Waiting on Perfect Timing!

I remember waiting and waiting till Sammy could fit into size 3 months clothing. He was such a tiny babe. I couldn’t wait for him to grow big enough for dress him up.

I couldn’t wait for us to have the perfect house. That looked like a house on property with a pool, lots of property and all the toys. The boys would never be bored.

I can’t wait till they are all out of car seats, or can do their own laundry. How great it will be for them to cook and clean after themselves.

We went and saw Indiana Jones today to Tyler’s birthday. There was a line that I wish I could remember but paraphrasing badly it said… there is never the such a thing as the perfect time.

Often we wait for the perfect time to have children, or go on vacation or can’t wait for that perfect moment. But will it be perfect?

When I am just doing laundry for 2 people or myself, will it be perfect? I am pretty sure it will suck. I am sure I will miss cooking for a busload of boys.
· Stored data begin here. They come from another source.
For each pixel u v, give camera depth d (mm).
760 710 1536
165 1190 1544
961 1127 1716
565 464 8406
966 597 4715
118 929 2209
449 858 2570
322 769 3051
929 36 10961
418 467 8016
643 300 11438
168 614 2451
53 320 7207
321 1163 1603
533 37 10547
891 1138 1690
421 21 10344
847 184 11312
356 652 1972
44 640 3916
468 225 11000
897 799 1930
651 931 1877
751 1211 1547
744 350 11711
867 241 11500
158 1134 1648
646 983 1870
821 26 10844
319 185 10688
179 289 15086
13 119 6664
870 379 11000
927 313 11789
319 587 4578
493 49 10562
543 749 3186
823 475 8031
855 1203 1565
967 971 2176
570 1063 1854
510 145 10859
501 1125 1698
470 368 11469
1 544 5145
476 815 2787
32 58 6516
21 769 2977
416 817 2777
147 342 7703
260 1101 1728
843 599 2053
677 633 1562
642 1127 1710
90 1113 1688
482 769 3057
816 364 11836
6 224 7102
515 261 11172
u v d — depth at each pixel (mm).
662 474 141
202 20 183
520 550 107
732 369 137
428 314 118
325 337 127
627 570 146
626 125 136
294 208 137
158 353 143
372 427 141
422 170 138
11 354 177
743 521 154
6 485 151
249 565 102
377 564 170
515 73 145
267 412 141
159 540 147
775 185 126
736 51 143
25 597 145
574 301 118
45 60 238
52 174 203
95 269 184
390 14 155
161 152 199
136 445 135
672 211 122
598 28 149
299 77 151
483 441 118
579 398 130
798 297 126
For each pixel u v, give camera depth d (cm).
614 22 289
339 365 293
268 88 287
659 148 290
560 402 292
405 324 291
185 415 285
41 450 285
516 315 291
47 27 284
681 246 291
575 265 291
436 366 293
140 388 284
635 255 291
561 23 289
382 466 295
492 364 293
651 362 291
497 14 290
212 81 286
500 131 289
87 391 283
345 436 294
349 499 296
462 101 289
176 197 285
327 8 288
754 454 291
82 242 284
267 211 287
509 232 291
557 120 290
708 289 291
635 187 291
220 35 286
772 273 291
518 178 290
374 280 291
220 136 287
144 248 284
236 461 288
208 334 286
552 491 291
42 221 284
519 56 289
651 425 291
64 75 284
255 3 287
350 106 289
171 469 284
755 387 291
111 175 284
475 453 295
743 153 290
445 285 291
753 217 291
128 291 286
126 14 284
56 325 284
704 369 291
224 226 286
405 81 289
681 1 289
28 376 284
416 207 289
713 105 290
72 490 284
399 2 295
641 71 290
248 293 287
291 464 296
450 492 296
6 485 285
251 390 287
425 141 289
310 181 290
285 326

I can’t imagine missing the ridiculous amount of laundry I do now… but I am sure I will. It means they will be gone.

I am trying to enjoy now. Not 2 years from now when going to Disney will be perfect timing because Josh will be 5 years old.
I would rather go to the beach tomorrow and enjoy what is now.

I have realized that I don’t want my life to be controlled by projects… such as right now it feels like life will be great after the move. I know it will but… I don’t want to miss this summer with the boys either. I don’t want to skip the 2 months of memories we can make only to be fixated on the future. The future isn’t promised to us, only today.

Sanj and I were talking about the endless nights where there is not enough room for us on our KING SIZE bed. Yet I know that is only a moment in the big picture. I know we need to be there for our children when they need us now. Soon they won’t be coming to us so willing.

I need to learn to focus and appreciate today. Did I do the best I could today? Was I a good mom today? Or at least an OK mom? What kind of wife was I?

I am only promised today. Today is the perfect time, isn’t it?